Alas, he is not one of Those Chalky Five-Gaiters: an Overpainted Decorator. Nope, he has a U.S.A. mark, so he’s a post-1970 model. I suppose I could imagine that he MIGHT be an overpainted Gloss Palomino, since some of the last of that release did come with that mold mark, but I haven’t heard or seen any evidence of that being the case.

Nor do I intend to find out, because he is otherwise awesome. In fact, he was a regular in my liveshow string back in the 1980s. I doubt he’d do all that well in the ring today, because while he may be Special - a Chalky in Nice Condition - he’s not Special Special like an Overpainted Decorator.

Still, I’m totally okay with that, because he came with a unique and fascinating backstory worth a dozen Decorators.

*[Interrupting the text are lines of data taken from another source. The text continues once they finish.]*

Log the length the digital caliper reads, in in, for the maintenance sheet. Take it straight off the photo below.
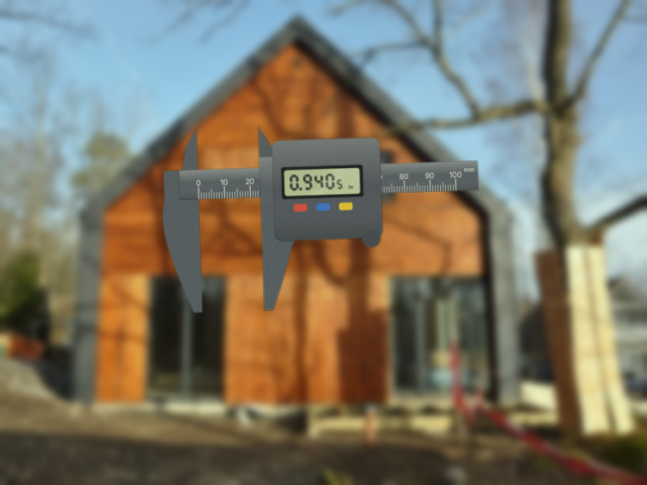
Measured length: 0.9405 in
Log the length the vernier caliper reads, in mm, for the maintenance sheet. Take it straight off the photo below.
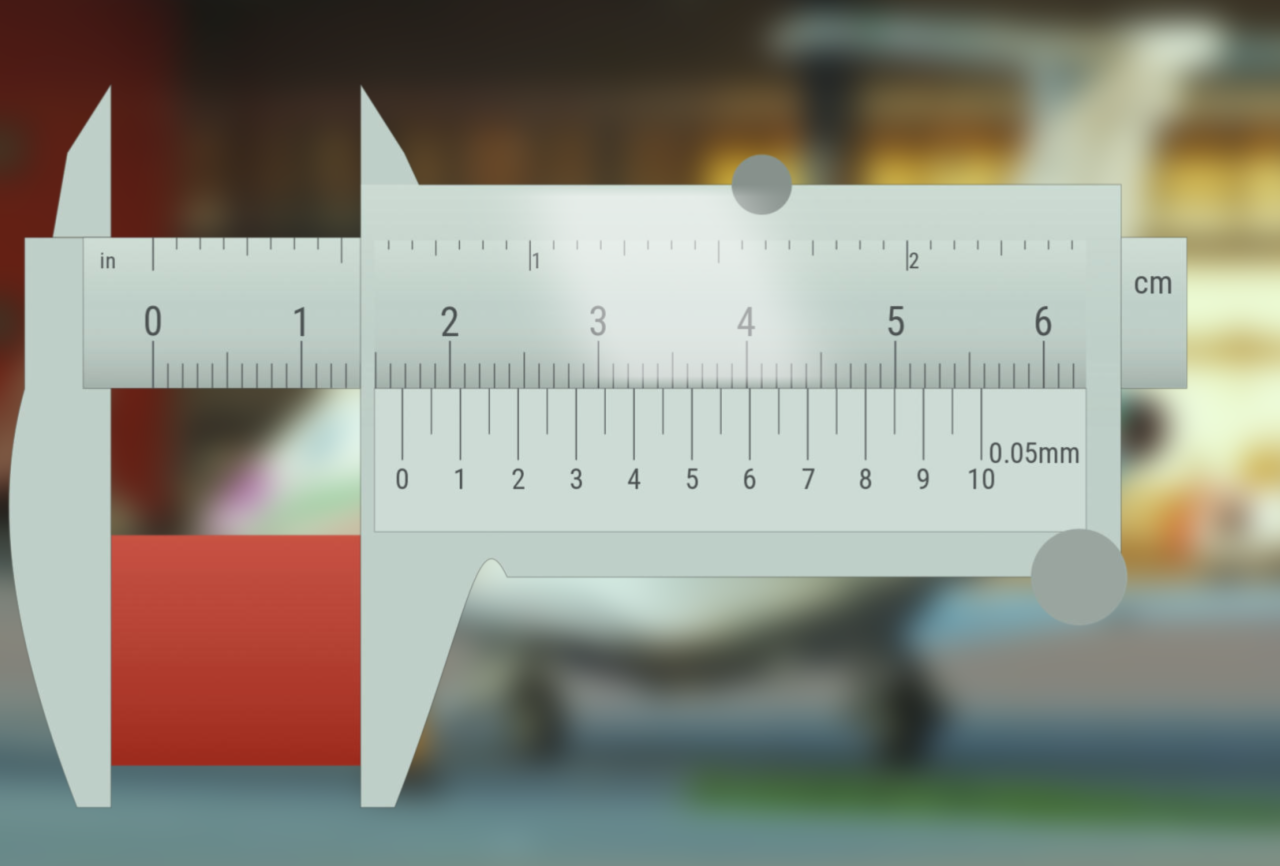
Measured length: 16.8 mm
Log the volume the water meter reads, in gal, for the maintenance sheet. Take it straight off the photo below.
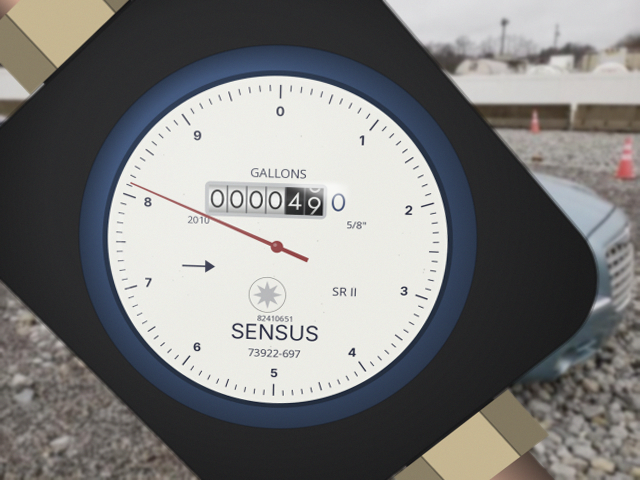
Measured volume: 488.1 gal
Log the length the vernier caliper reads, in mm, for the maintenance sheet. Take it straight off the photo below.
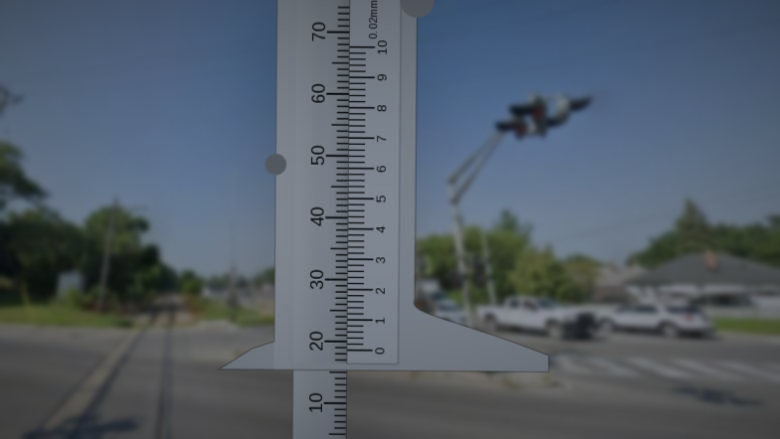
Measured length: 18.6 mm
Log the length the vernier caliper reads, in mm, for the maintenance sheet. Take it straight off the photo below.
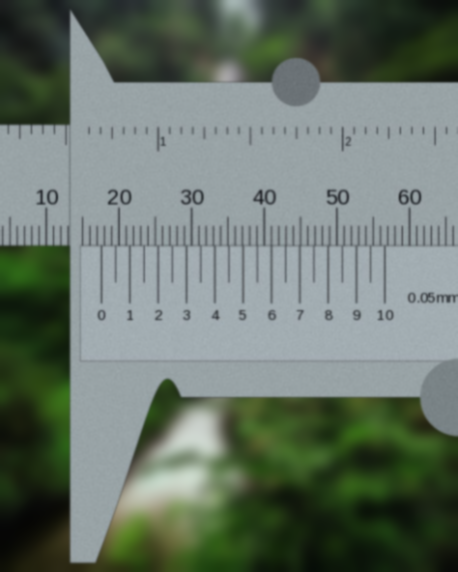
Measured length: 17.6 mm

I found him in a funky little antique/junk shop not far from the Wayne State University campus, in Detroit. I was living on campus, and in my off hours I would wander around the nearby neighborhoods, the kinds that you don’t seen on the national news because they don’t fit the narrative of a dead or dying Detroit.

It was a tiny little enclave of late Victorian homes nestled somewhere in between the University campus and the headquarters of the Burroughs Corporation. All the buildings around it were bland, industrial, and/or deliberately non-ornamental: it seemed almost like a mirage.

In the basement of one of those homes was this little shop, and in that shop I happened to find a few Breyers. I can’t recall if the Chalky Five-Gaiter was there on my first visit, or a later one: I made multiple visits to this place because, as much as I loved visiting the DIA and the main branch of the Detroit Public Library, you really couldn’t buy stuff or strike up a conversation there.

(I had a job on campus, so I did have money to spend on such fripperies. Family was not as thrilled to find new horses hidden in my laundry bag…)

It’s been years since I ventured into that neighborhood; whenever I visit that general area, it’s either to the Library, the DIA, or for work, and none of those places are anywhere near where that neighborhood was.

I’m not even sure if it’s there anymore: there’s been a lot of redevelopment in the area since then, and I can easily imagine it gone. Another junk shop that I used to frequent - the one that the art students frequently raided for materials for their more esoteric projects - certainly is. (Esoteric = boxes of glass eyeballs, old sound effect records from the 1940s, ancient issues of Tiger Beat, etc.)

Part of me doesn’t want to know what happened to it - the shop, the neighborhood, or the people in it. I rather like that little neighborhood as it resides in my mind, and in this horse.

1 comment:

Anonymous said...

Beautiful 5-Gaiter!
Nice to see another hobbyist else within the southeast Michigan area.